Fans cheered her willingness to explore her sexuality in the bluntest terms, her sharp songwriting and he lo-fi production that gave Exile In Guyville its edge.
But in 2003 upon the release of her fourth CD, Liz Phair, she met with quite the opposite reaction. Fans vilified the artist, saying she sold out by co-writing several polished pop songs with the Matrix, the songwriting team that helped write hits for Avril Lavigne, including her omnipresent ballad, “Complicated.”.
Liz Phair, critics accused, seemed to have been created with radio play in mind.
Now touring in support of her fall release, Somebody’s Miracle, Phair, who publicly voiced her surprise at how venomous the reaction to the last record was, is making no apologies.
She says Somebody’s Miracle, an undeniable mix of her earlier style and the pop of Liz Phair, is an accurate representation of her life and musical ambitions today, as were Exile and her self-titled release.
“It wasn’t a lifelong thing. It was just one record,” said Phair, 38, in a phone interview before the start of a tour that will bring her to Avalon in Boston tomorrow.

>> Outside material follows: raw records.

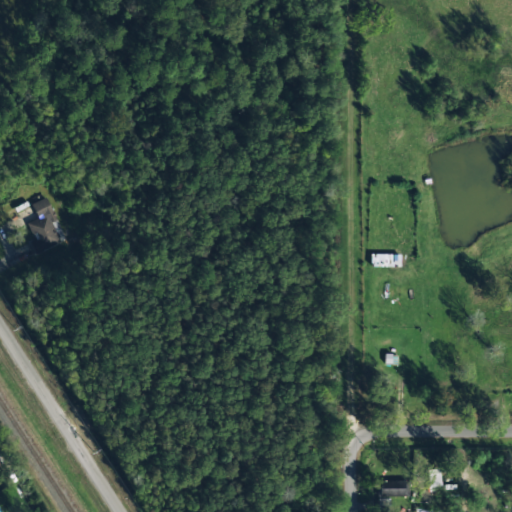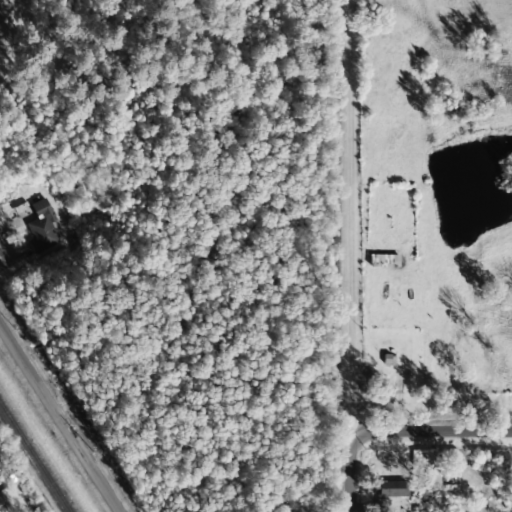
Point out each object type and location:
building: (42, 225)
road: (60, 417)
road: (436, 431)
railway: (35, 457)
road: (354, 476)
building: (433, 478)
building: (392, 489)
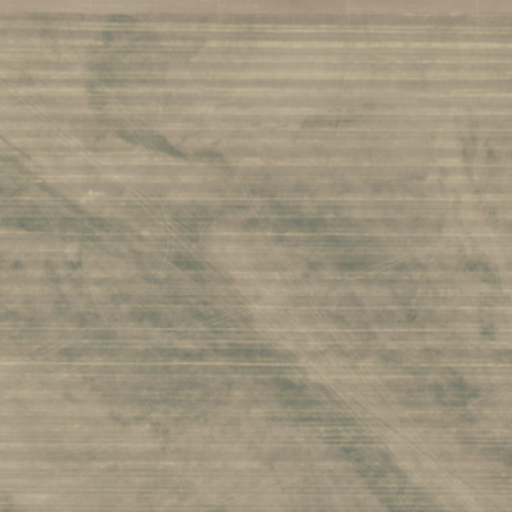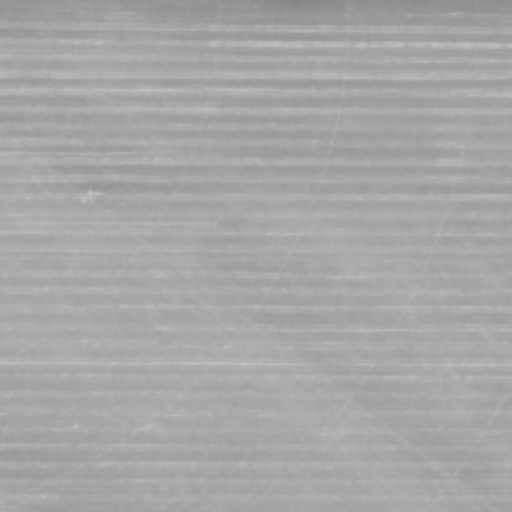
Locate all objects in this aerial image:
crop: (256, 256)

“I sort of look at it like this is now and then next will be something different and next will be something different. Like there’s no rhyme or reason why I’m into any one given thing at any time,” she said. “To me Liz Phair stands as a perfect little memory of the pop period. So my only regret is the misunderstanding between me and my fans.”
Somebody’s Miracle, Phair said, probably won’t generate as harsh a reaction as Liz Phair, but it may not win back fans who were disappointed, either.

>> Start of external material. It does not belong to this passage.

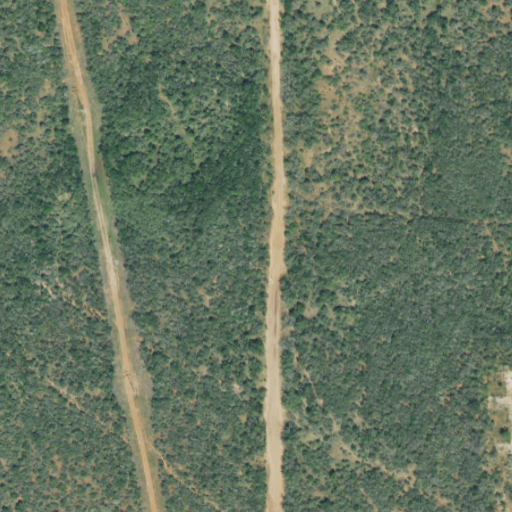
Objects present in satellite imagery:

The CD at times is edgier, rougher and more reminiscent of Exile In Guyville, especially on songs like “Wind And The Mountain” and “Why I Lie”. But songs like “Stars And Planets”, “Everything To Me” and “Count On My Love” are pop.
“Got My Own Thing” and “Can’t Get Out Of What I’m Into” offer high points, but many fans will consider Somebody’s Miracle a mixed bag, rather than the stirring return to form.

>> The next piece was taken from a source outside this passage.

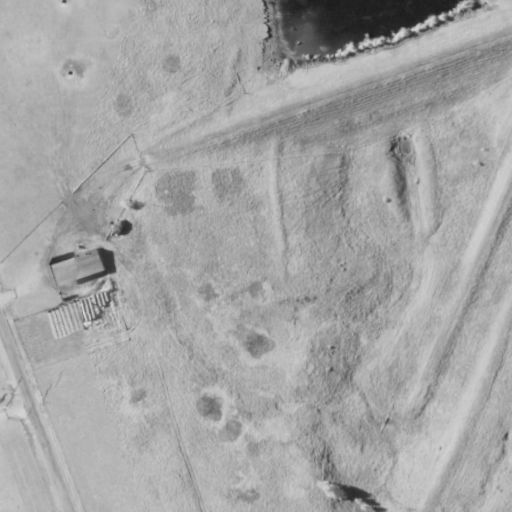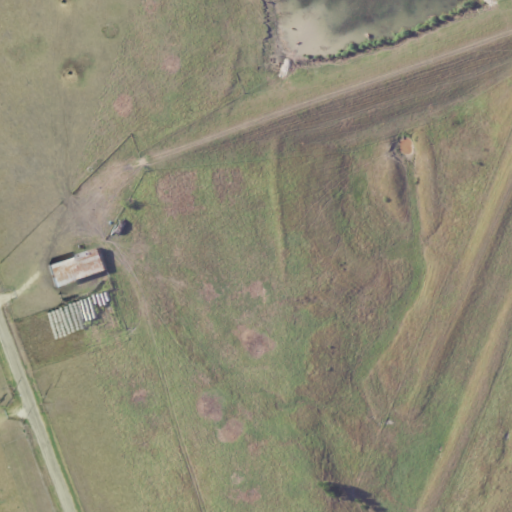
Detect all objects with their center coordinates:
dam: (321, 65)
road: (35, 416)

Regardless, Phair said the consistent sound of Somebody’s Miracle is a reflection of the more settled life she is living after relocating from her home town of Chicago to Los Angeles and moving through the upheaval of her divorce from film editor Jim Staskauskas.
“This (new) stuff really came after a period where I did settle down and I really can call Los Angeles my home and I have friends that I’ve known for years now,” Phair said.
“And I’ve been in a relationship for three years (with band member Dino Meneghin). So it followed that I would be writing from a deeper, more settled place. So it just appeared for me, because that’s sort of the next thing for me, trying to maintain and deepen my relationships.”